▶ _Supplied passage_:
# Importing a van to Spain?



## Earnie (Nov 3, 2010)

As van prices are so astronomical in Spain im thinking of importing a van from the UK. It would have partial side windows and 6/7 seats. Somthing like a Vauxhall Vivaro. Also it would be Left hand drive.

Is this possible? What potential pitfalls do we face? Can you import a RHD van?

thanks for any advice on the questions asked above.


----------



## MaidenScotland (Jun 6, 2009)

Hi

Have a read of the sticky above... driving in Spain

http://www.expatforum.com/expats/spain-expat-forum-expats-living-spain/82671-driving-spain-info.html


----------



## Earnie (Nov 3, 2010)

MaidenScotland said:


> Hi
> 
> Have a read of the sticky above... driving in Spain
> 
> http://www.expatforum.com/expats/spain-expat-forum-expats-living-spain/82671-driving-spain-info.html


Thanks, I have but nothing to help me as such.


----------



## jojo (Sep 20, 2007)

As far as I know, you cant bring a commercial vehicle over here permanently

Jo xxx


----------



## donz (May 5, 2010)

yes so far we have not found a legal way to keep our UK RHD van here permanently. We have been told that you can only have a commercial vehicle here for up to 3months and you cannot have it changed over to Spanish plates. 

I have heard on the grapevine lately that it could be possible were there to be windows etc put in (we have a panel van) but we have not been able to confirm that.

▶ _Required work_:
- 1) From the listing, return every line between the line holding "green arrow: rotated 120 degrees clockwise" and the line holding "pink square: rotated 8", inclusive, omitting the picture lines.
- 2) Resume the forum thread on importing a van to Spain from the point at which it stops.
The forum thread on importing a van to Spain and the listing that follows have no connection to each other.

▶ _Entries supplied_:
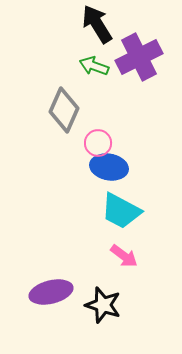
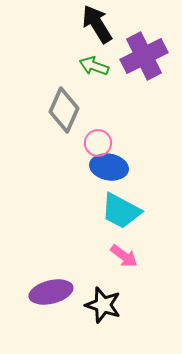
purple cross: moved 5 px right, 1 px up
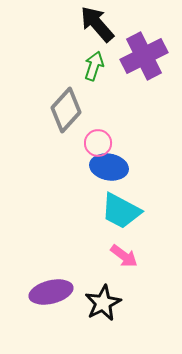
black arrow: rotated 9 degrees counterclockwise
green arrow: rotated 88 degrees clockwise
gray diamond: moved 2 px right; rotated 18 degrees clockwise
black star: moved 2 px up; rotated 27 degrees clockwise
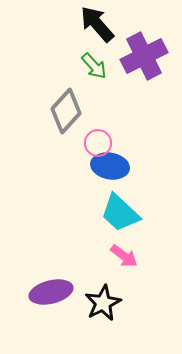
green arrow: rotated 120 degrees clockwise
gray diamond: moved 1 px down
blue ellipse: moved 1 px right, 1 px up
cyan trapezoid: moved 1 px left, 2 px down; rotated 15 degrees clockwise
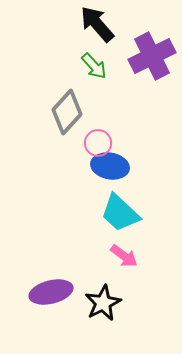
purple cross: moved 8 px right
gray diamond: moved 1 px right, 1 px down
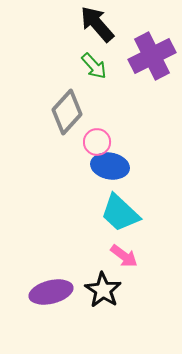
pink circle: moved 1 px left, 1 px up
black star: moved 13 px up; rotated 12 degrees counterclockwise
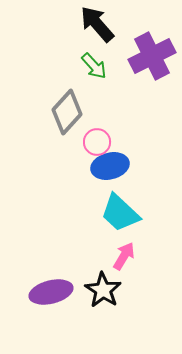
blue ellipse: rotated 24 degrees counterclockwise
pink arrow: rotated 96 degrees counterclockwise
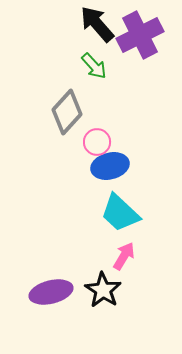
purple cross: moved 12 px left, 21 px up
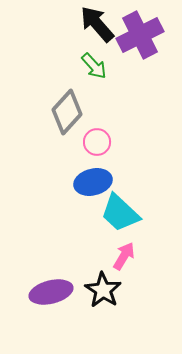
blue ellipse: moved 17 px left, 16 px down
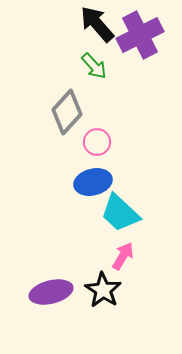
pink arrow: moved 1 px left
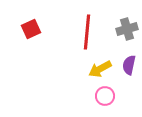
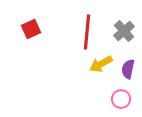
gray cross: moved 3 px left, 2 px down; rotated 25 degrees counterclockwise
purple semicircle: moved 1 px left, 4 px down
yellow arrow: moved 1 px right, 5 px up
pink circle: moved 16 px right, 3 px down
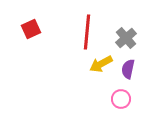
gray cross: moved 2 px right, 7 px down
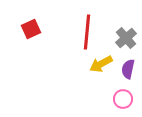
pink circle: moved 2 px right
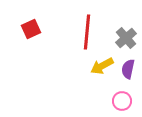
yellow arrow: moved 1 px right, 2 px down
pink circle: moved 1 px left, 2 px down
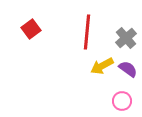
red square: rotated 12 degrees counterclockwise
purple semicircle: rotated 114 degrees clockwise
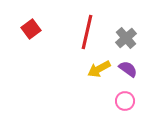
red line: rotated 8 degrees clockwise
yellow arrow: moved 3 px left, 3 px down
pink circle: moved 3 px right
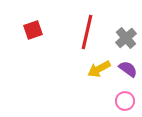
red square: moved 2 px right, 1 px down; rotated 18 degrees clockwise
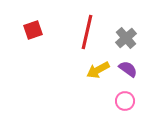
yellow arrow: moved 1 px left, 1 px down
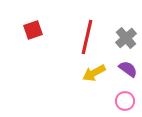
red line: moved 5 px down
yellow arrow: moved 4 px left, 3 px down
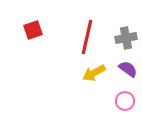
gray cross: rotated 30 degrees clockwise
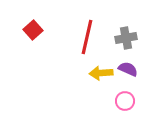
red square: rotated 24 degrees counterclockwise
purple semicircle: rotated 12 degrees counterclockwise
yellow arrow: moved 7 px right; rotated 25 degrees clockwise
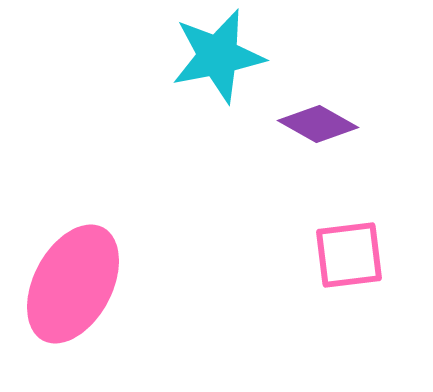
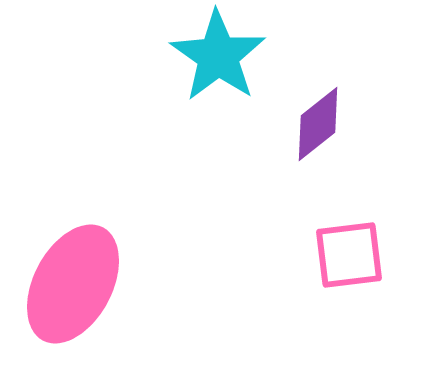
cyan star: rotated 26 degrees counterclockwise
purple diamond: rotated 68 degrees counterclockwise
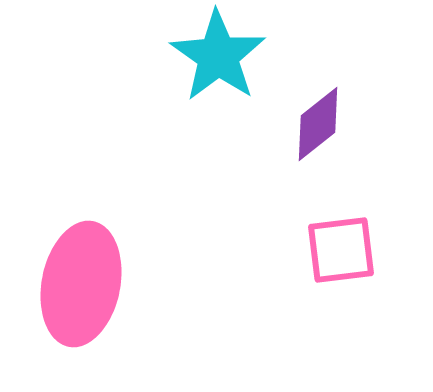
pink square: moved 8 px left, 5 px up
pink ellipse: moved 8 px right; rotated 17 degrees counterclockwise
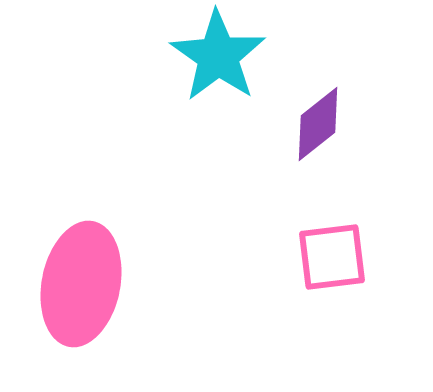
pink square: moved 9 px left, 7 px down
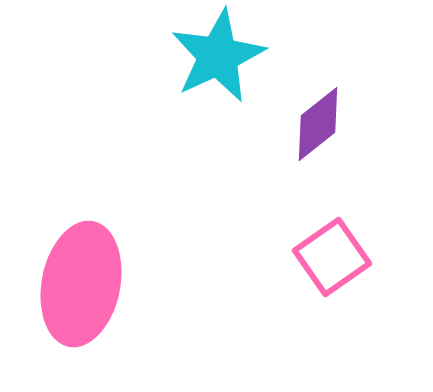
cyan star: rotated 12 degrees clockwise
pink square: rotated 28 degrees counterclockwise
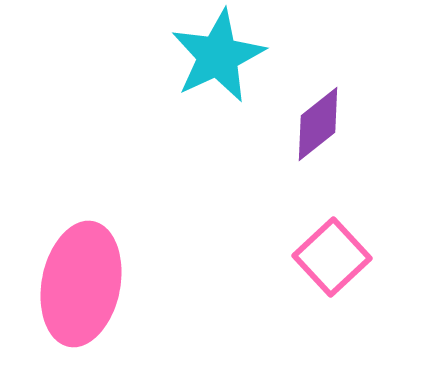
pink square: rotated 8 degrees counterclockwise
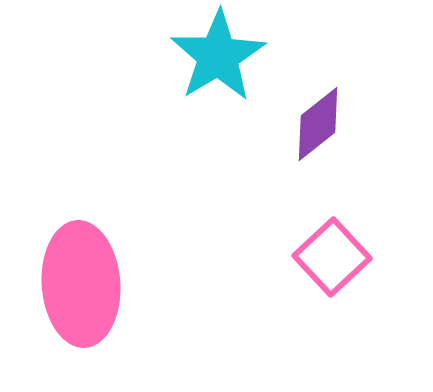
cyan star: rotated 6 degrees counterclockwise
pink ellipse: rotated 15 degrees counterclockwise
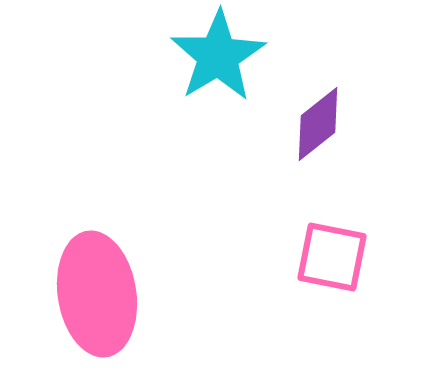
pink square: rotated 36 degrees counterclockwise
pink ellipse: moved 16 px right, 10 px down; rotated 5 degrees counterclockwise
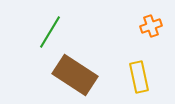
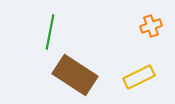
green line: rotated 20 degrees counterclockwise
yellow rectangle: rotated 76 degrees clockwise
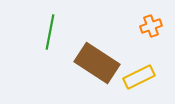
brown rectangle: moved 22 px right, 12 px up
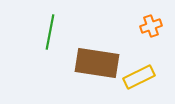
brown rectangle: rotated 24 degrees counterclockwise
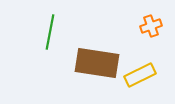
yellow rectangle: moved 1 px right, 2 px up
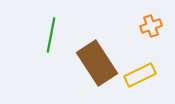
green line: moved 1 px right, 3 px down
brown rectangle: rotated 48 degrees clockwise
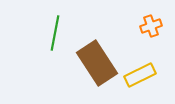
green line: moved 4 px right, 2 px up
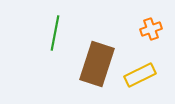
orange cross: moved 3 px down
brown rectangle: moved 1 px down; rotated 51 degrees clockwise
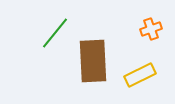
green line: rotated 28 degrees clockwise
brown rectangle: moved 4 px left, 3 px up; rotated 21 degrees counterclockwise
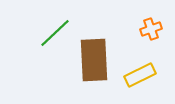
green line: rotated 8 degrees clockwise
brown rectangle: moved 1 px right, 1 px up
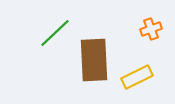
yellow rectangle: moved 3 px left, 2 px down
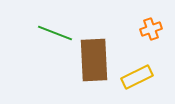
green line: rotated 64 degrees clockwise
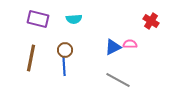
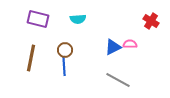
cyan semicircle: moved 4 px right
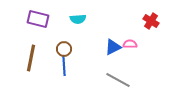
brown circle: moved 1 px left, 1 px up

▶ _Answers for the exercise_:
- 1)
green arrow: rotated 120 degrees clockwise
gray diamond: moved 1 px down
blue ellipse: moved 1 px right, 1 px up
cyan trapezoid: moved 1 px left, 2 px down; rotated 15 degrees clockwise
purple cross: moved 8 px right
gray diamond: moved 1 px right, 1 px down
pink circle: moved 1 px left, 1 px up
black star: moved 13 px up; rotated 12 degrees counterclockwise
blue ellipse: rotated 24 degrees counterclockwise
pink arrow: rotated 96 degrees counterclockwise
purple cross: moved 12 px left, 21 px up
blue ellipse: moved 17 px left, 16 px down
pink arrow: moved 1 px left
gray cross: moved 3 px left, 2 px down; rotated 25 degrees counterclockwise
purple semicircle: moved 1 px left, 4 px down
yellow arrow: moved 1 px right, 5 px up
pink circle: moved 16 px right, 3 px down
gray cross: moved 2 px right, 7 px down
pink circle: moved 2 px right
yellow arrow: moved 1 px right, 2 px down
pink circle: moved 1 px left, 2 px down
red square: rotated 12 degrees counterclockwise
purple semicircle: rotated 114 degrees clockwise
red line: rotated 8 degrees clockwise
yellow arrow: moved 3 px left, 3 px down
pink circle: moved 3 px right
red square: moved 2 px right, 1 px down; rotated 18 degrees clockwise
yellow arrow: moved 1 px left, 1 px down
red line: moved 5 px down
yellow arrow: moved 4 px left, 3 px down
gray cross: rotated 30 degrees clockwise
red square: rotated 24 degrees counterclockwise
purple semicircle: rotated 12 degrees counterclockwise
yellow arrow: moved 7 px right; rotated 25 degrees clockwise
cyan star: rotated 26 degrees counterclockwise
purple diamond: rotated 68 degrees counterclockwise
pink square: moved 8 px left, 5 px up
pink ellipse: moved 8 px right; rotated 17 degrees counterclockwise
pink square: moved 9 px left, 7 px down
cyan star: rotated 12 degrees clockwise
pink square: rotated 28 degrees counterclockwise
pink square: rotated 8 degrees counterclockwise

- 2)
Can't say on a LHD. What I would say however though is by the time you go through the hassle of paperwork and costs of having it changed over, you may well would prefer to just pay the extra and pay it here.

Remember it's a) a buyers market and b) the warranty is a decent one that does cover everything unlike UK ones. The only reason we brought ours with us instead of buying a new one was because it is a professional dog vehicle with solid kennels and we were bring our dogs in it too else we would have just sold it back in the UK and started over here.


----------



## thehenderson (Jul 16, 2011)

I looked into importing a car then decided against it! too much hassel for me.


----------



## gus-lopez (Jan 4, 2010)

donz said:


> I have heard on the grapevine lately that it could be possible were there to be windows etc put in (we have a panel van) but we have not been able to confirm that.


I wouldn't have thought so as they will not re-register factory built rh drive motorhomes which are van based . 

You cannot re-matriculate rh drive vans & lorrys due to visbility restrictions. You would have no problems re-matriculating a lh drive UK registered van.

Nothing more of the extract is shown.